=== Your instructions ===
Copy the records from the start through the line that contains "Sản xuất nhà bạt", swapping "Hồ sơ năng lực" for "Hồ sơ công ty" and leaving everything else the same.

=== Begin Enclosure ===

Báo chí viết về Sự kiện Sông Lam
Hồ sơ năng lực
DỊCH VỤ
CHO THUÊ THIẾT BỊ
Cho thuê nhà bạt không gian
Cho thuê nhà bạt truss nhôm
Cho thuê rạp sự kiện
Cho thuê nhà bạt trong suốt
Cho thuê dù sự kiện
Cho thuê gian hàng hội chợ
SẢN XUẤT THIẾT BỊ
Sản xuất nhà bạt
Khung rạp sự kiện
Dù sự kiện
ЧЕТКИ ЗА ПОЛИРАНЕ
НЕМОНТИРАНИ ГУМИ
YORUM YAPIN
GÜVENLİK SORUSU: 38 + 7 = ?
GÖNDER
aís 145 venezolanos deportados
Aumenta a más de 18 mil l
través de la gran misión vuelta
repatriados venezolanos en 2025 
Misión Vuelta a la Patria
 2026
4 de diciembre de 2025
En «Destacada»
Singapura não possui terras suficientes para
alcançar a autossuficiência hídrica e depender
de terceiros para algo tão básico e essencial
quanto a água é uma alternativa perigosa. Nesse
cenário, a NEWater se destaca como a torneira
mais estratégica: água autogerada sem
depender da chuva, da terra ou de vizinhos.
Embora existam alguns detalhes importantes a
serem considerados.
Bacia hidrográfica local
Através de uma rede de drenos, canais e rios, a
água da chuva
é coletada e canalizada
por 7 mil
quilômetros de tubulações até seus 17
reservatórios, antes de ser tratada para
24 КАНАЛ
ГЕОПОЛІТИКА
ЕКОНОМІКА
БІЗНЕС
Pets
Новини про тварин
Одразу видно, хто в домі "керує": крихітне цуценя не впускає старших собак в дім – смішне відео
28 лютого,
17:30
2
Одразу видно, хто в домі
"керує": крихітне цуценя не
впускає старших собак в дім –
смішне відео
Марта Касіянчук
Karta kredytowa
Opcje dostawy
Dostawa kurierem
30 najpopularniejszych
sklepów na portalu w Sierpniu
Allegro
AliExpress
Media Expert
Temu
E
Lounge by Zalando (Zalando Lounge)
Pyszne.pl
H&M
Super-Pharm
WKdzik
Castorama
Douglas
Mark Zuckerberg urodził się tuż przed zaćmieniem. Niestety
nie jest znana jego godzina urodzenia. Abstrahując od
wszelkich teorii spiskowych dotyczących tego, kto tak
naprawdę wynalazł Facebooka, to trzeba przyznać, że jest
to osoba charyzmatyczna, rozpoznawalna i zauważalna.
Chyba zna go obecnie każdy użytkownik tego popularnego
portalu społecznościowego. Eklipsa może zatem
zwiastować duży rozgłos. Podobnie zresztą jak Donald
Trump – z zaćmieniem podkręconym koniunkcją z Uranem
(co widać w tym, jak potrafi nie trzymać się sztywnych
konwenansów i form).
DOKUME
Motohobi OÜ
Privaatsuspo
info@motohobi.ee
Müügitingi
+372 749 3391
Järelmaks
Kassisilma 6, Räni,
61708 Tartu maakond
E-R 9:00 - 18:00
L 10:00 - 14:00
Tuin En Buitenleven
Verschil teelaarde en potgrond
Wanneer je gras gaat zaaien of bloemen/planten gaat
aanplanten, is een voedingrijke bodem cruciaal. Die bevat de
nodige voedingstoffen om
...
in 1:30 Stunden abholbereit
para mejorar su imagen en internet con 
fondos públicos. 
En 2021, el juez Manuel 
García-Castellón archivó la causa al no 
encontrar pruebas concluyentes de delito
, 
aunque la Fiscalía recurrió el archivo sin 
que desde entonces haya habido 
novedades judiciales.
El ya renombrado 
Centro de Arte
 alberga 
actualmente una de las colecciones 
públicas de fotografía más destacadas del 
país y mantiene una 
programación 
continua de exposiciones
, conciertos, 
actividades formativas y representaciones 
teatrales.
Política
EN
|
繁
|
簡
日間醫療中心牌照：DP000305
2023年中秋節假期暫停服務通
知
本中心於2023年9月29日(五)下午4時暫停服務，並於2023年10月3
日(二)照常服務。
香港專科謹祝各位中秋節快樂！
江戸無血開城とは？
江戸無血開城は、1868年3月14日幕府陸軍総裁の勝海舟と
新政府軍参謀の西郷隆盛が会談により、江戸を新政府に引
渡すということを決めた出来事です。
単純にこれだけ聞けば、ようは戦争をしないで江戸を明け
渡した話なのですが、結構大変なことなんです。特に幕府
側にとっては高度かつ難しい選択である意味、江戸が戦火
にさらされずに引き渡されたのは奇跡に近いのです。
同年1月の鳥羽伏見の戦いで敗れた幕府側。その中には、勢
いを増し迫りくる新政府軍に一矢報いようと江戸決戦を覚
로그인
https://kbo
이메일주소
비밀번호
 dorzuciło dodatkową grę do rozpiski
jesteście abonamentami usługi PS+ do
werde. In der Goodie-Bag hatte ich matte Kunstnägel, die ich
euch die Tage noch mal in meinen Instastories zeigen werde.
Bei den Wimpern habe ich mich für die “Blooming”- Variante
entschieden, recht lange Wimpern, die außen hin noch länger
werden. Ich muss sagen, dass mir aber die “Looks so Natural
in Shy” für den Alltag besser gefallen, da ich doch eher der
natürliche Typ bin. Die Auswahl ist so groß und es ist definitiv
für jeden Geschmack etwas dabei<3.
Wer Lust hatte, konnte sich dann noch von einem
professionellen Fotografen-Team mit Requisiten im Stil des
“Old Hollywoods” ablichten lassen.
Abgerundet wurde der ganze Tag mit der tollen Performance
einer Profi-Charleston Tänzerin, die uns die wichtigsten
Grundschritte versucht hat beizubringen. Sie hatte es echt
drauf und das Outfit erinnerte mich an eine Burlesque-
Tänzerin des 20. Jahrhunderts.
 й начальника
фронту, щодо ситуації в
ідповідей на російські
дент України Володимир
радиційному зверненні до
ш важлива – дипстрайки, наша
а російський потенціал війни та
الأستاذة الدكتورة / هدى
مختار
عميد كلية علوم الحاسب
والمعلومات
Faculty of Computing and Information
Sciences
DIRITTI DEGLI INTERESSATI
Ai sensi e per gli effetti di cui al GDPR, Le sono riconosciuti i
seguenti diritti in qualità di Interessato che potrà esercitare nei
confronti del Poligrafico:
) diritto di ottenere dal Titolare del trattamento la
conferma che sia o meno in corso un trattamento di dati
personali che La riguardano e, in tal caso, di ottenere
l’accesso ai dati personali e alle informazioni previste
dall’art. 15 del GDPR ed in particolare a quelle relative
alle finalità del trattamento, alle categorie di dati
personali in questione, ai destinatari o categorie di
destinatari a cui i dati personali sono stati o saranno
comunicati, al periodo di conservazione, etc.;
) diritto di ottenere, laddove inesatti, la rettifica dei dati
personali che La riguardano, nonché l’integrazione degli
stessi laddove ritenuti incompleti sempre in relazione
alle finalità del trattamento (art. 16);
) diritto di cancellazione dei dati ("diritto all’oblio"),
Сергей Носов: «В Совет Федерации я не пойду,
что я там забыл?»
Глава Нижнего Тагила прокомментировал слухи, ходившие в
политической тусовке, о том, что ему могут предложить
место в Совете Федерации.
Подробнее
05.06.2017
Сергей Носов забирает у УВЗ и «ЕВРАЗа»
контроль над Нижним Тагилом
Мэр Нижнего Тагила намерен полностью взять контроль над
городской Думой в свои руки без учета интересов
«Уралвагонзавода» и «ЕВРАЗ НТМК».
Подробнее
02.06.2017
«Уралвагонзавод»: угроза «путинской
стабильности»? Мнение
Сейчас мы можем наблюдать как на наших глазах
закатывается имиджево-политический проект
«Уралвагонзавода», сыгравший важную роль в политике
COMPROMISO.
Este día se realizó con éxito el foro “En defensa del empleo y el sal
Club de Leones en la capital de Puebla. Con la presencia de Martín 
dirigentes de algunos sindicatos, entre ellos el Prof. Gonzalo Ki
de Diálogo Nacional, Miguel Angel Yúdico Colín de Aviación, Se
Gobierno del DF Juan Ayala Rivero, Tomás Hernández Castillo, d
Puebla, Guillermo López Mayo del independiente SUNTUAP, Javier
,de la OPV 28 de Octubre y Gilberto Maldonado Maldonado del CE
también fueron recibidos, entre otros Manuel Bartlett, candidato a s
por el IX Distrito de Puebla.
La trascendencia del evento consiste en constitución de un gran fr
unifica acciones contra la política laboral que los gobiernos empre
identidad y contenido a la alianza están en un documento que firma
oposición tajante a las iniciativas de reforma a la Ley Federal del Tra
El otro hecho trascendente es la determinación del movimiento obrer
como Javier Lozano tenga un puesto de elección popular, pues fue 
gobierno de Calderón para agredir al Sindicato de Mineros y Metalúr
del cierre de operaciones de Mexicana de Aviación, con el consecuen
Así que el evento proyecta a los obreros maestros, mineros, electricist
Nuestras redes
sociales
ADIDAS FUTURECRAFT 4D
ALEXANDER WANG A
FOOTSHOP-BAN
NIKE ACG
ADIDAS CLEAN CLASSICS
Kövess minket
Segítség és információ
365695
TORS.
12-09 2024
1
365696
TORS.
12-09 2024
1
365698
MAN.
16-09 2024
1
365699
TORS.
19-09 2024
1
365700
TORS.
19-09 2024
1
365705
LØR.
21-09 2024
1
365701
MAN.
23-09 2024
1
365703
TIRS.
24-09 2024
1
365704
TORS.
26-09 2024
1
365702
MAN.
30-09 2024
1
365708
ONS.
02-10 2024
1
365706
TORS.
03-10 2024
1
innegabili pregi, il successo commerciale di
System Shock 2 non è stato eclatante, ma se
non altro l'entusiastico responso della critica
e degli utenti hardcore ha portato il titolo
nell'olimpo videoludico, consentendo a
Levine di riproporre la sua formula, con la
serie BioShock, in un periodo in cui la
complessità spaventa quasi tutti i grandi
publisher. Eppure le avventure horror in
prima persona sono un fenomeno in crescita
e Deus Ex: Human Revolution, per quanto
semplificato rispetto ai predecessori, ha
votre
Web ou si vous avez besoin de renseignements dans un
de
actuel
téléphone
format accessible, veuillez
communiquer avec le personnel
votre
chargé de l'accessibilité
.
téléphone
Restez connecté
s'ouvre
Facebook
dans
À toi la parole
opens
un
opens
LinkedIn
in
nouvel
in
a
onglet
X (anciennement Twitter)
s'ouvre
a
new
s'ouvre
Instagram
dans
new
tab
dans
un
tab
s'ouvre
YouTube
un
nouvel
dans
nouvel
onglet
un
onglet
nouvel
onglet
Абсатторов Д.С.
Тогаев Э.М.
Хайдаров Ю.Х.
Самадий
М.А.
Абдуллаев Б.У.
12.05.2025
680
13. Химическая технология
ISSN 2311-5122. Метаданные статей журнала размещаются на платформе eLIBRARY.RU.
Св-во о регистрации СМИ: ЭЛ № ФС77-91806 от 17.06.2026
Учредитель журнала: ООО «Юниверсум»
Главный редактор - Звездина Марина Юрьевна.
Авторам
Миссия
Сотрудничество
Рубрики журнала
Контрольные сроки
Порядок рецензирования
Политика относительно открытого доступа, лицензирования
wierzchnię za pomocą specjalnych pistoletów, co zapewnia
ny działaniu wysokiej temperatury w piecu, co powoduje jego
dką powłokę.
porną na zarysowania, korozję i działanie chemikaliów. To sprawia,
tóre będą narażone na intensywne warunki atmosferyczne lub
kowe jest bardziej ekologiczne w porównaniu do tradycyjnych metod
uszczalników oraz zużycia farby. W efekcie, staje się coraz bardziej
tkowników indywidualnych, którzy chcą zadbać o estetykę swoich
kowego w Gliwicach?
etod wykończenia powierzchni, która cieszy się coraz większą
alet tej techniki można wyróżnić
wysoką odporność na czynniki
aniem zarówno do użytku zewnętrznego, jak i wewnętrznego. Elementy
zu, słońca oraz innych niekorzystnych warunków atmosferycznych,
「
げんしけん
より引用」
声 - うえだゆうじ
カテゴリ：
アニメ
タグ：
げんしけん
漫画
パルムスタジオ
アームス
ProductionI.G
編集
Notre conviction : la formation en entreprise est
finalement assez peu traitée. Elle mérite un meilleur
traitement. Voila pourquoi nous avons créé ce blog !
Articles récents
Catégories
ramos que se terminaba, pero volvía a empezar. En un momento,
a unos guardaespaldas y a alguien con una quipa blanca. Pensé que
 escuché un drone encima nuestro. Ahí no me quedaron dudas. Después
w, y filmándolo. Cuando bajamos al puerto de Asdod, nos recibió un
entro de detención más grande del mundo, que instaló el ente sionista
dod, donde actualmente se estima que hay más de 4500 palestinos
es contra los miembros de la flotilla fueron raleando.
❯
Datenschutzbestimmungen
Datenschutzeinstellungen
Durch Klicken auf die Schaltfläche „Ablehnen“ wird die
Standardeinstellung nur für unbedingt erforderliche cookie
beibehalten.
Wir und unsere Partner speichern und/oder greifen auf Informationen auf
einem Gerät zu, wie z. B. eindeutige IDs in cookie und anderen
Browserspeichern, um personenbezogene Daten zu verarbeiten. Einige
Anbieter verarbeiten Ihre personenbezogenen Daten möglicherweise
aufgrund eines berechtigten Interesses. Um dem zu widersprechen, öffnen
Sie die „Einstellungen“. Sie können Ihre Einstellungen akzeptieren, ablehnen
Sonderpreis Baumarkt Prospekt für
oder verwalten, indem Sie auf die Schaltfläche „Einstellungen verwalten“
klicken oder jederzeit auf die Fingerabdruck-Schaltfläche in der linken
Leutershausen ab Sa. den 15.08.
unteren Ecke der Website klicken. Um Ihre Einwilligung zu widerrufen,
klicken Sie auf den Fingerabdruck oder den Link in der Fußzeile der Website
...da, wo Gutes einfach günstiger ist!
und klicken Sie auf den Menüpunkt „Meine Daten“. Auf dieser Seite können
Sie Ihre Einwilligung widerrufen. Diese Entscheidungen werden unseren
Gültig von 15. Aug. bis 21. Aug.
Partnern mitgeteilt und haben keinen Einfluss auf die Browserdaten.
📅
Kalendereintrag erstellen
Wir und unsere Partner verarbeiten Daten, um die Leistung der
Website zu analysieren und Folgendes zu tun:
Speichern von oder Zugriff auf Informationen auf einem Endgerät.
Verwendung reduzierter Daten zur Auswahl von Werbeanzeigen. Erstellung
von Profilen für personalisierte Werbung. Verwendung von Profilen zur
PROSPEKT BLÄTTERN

=== End Enclosure ===

=== Answer box ===
Báo chí viết về Sự kiện Sông Lam
Hồ sơ công ty
DỊCH VỤ
CHO THUÊ THIẾT BỊ
Cho thuê nhà bạt không gian
Cho thuê nhà bạt truss nhôm
Cho thuê rạp sự kiện
Cho thuê nhà bạt trong suốt
Cho thuê dù sự kiện
Cho thuê gian hàng hội chợ
SẢN XUẤT THIẾT BỊ
Sản xuất nhà bạt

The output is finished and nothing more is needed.